Indiana Rule of Appellate Procedure 66(E) provides, "The Court may assess damages if an appeal, petition, or motion, or response, is frivolous or in bad faith. Damages shall be in the Court's discretion and may include attorneys' fees. The Court shall remand the case for execution." *379 Here, nearly all of the nine issues that Mother raised are barred by res judicata. As for the remaining issues, Mother presented no evidence to the trial court to sustain her burden of proof for the majority of the trial court's findings about which she now complains. Thus, I am compelled to conclude that Mother's litigation and appeal are clearly frivolous with respect to these issues, and Father is entitled to attorney fees. However, I would find that Father is only entitled to a portion of those fees inasmuch as Mother's argument regarding changed circumstances, while weak, was not completely without merit.

NOTES

[1] The unsworn "Affidavit" was apparently treated as a pleading by the trial court. Mother requested relief as follows: (1) an emergency telephone conference; (2) airfare for Cofax, the children's dog; and (3) a hearing addressing un-reimbursed travel fees, a college fund, extracurricular activities payments through 1999, and attorney's fees. (Appellee's App. at 53.)

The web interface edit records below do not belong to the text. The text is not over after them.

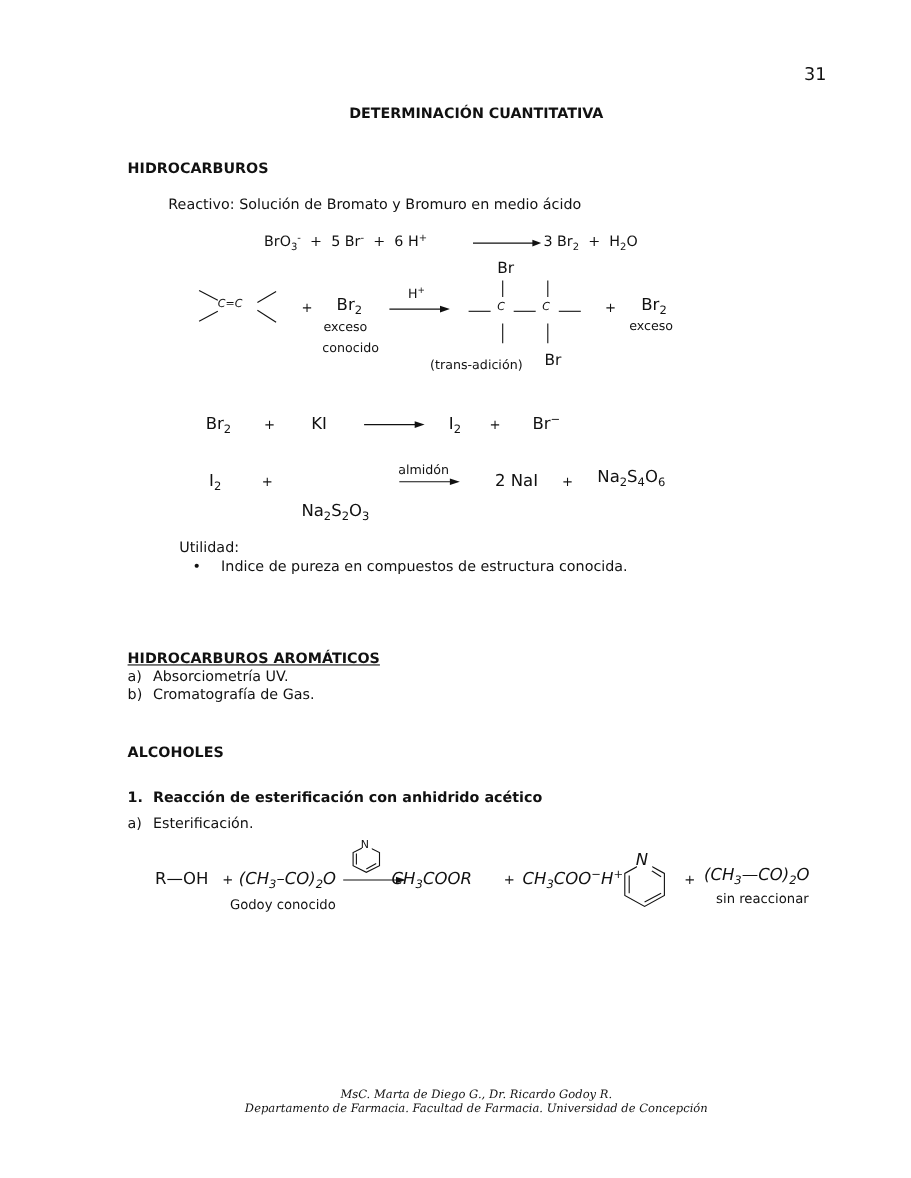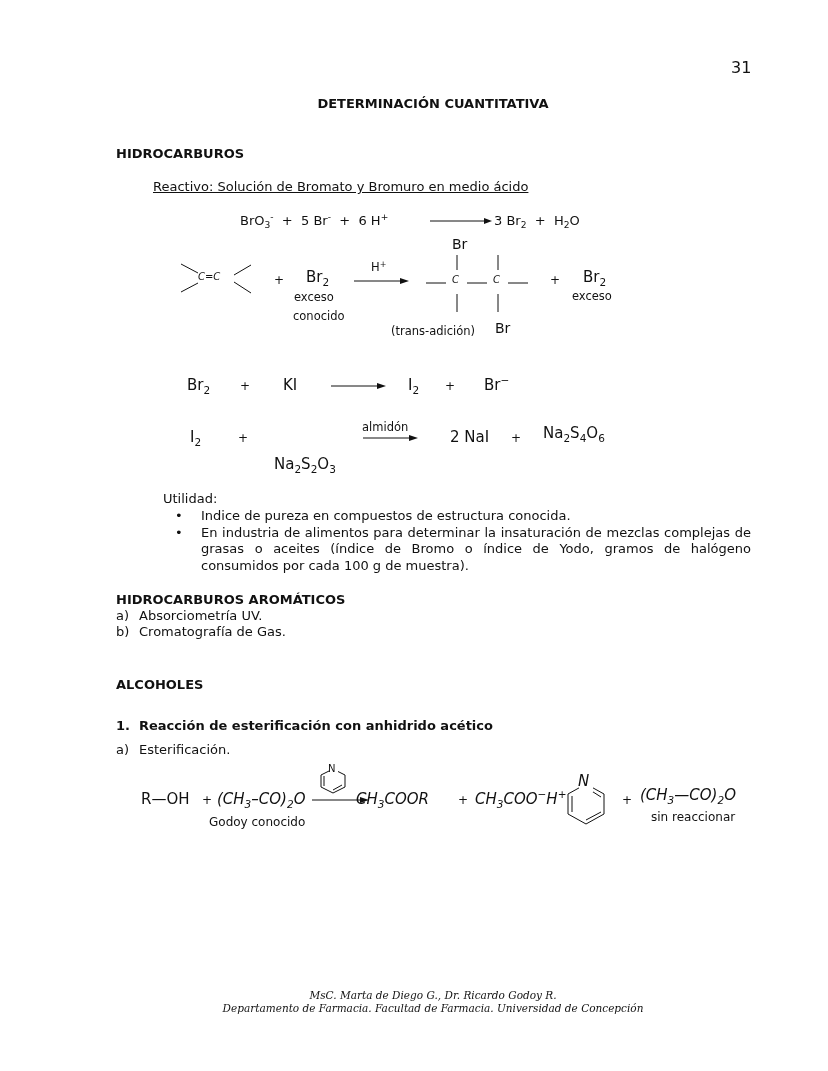--- a/index.html
+++ b/index.html
@@ -22,21 +22,21 @@
 </style>
 </head>
 <body>
 
 <div class="abs sans" style="left:731px; top:58px; font-size:16px;">31</div>
 
 <div class="abs verd bold" style="left:0; width:866px; text-align:center; top:96px;">DETERMINACIÓN CUANTITATIVA</div>
 
 <div class="abs verd bold" style="left:116px; top:146px;">HIDROCARBUROS</div>
 
-<div class="abs verd" style="left:153px; top:179px;text-decoration:underline;">Reactivo: Solución de Bromato y Bromuro en medio ácido</div>
+<div class="abs verd" style="left:153px; top:179px;">Reactivo: Solución de Bromato y Bromuro en medio ácido</div>
 
 <div>
   <div class="abs sans" style="left:240px; top:213px; font-size:13px;">
     <span>BrO</span><sub>3</sub><sup>-</sup>
     &nbsp;<span>+</span>&nbsp;
     <span>5 Br</span><sup>-</sup>
     &nbsp;<span>+</span>&nbsp;
     <span>6 H</span><sup>+</sup>
   </div>
   <svg style="left:430px; top:216px;" width="62" height="10">
@@ -118,25 +118,24 @@
   </svg>
   <div class="abs chem" style="left:450px; top:428px; font-size:15px;">2 NaI</div>
   <div class="abs chem" style="left:511px; top:431px; font-size:12px;">+</div>
   <div class="abs chem" style="left:543px; top:424px; font-size:15px;"><span>Na</span><sub>2</sub><span>S</span><sub>4</sub><span>O</span><sub>6</sub></div>
 </div>
 
 <div class="abs verd" style="left:163px; top:491px;">Utilidad:</div>
 <div class="abs verd justify" style="left:163px; top:508px; width:588px;">
   <ul class="bul">
     <li>Indice de pureza en compuestos de estructura conocida.</li>
-    <li>En industria de alimentos para determinar la insaturación de mezclas complejas de grasas o aceites (índice de Bromo o índice de Yodo, gramos de halógeno consumidos por cada 100 g de muestra).</li>
   </ul>
 </div>
 
-<div class="abs verd bold" style="left:116px; top:592px;">HIDROCARBUROS AROMÁTICOS</div>
+<div class="abs verd bold" style="left:116px; top:592px;text-decoration:underline;">HIDROCARBUROS AROMÁTICOS</div>
 <div class="abs verd" style="left:116px; top:608px;">
   <span style="display:inline-block; width:23px;">a)</span><span>Absorciometría UV.</span>
 </div>
 <div class="abs verd" style="left:116px; top:624px;">
   <span style="display:inline-block; width:23px;">b)</span><span>Cromatografía de Gas.</span>
 </div>
 
 <div class="abs verd bold" style="left:116px; top:677px;text-align:center;">ALCOHOLES</div>
 <div class="abs verd bold" style="left:116px; top:718px;">
   <span style="display:inline-block; width:23px;">1.</span><span>Reacción de esterificación con anhidrido acético</span>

[2] Mother sought an award of attorney's fees in the amount of $186,067.69, incurred in 1996 and successive years.

[3] Father contended that the issues raised in Mother's Affidavit and Petition were barred by the doctrine of res judicata.

[4] Mother advised this Court in her appellate brief that Judge Todd recused himself in July 2003; Judge Vance of Decatur County assumed jurisdiction in October 2003; and a hearing was scheduled for December 17, 2003.

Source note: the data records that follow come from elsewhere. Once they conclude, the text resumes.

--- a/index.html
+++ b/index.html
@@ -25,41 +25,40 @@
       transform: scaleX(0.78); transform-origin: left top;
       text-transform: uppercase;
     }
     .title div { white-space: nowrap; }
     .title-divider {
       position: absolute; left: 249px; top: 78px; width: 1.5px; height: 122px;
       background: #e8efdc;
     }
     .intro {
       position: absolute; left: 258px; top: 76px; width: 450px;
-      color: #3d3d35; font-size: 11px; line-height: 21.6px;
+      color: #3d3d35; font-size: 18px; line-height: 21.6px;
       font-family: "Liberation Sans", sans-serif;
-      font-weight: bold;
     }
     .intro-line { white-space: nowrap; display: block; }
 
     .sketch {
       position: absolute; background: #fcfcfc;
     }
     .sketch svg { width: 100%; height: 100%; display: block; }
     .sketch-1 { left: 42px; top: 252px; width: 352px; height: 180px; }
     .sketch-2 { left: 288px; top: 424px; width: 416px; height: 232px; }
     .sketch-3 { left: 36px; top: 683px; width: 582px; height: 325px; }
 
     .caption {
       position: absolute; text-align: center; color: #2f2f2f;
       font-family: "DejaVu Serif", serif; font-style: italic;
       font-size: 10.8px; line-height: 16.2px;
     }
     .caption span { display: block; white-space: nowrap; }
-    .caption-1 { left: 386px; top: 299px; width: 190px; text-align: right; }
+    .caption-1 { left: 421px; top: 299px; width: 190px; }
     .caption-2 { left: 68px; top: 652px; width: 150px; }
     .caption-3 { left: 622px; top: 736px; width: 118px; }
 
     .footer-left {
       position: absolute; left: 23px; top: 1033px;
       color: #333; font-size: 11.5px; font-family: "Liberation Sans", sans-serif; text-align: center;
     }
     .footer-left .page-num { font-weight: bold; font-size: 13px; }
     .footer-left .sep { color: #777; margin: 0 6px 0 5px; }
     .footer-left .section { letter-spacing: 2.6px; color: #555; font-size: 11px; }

[5] In her reply brief, Mother requests that this Court treat her collective trial court pleadings filed after May 23, 2002 as a Trial Rule 60(B) motion for relief from the May 23, 2002 judgment. Nevertheless, even if we were at liberty to treat the pleadings as a motion for relief from judgment, although they were not designated as such in the trial court, a T.R. 60(B) motion for relief from judgment may not be used as a substitute for a direct appeal. Goldsmith v. Jones, 761 N.E.2d 471, 474 (Ind.Ct.App.2002), reh'g denied. It affords relief only in extraordinary circumstances that are not the result of any fault or negligence on the part of the movant. Id.

[6] As the trial court observed, Mother was also operating two other bed and breakfast establishments.

[7] In response to the trial court's inquiry as to whether Mother desired a continuance to obtain subpoenaed information, Mother replied: "No, Your Honor. I'm asking that the — the testimony today be, you know, waived and that my tax return and the documents provided be used in the interim for modification purposes and that as soon as the — John Counceller presents his 2001 tax return and we get documentation from National City Bank and J. Andrew Counceller, that it be reviewed at that time again." (Tr. 335.)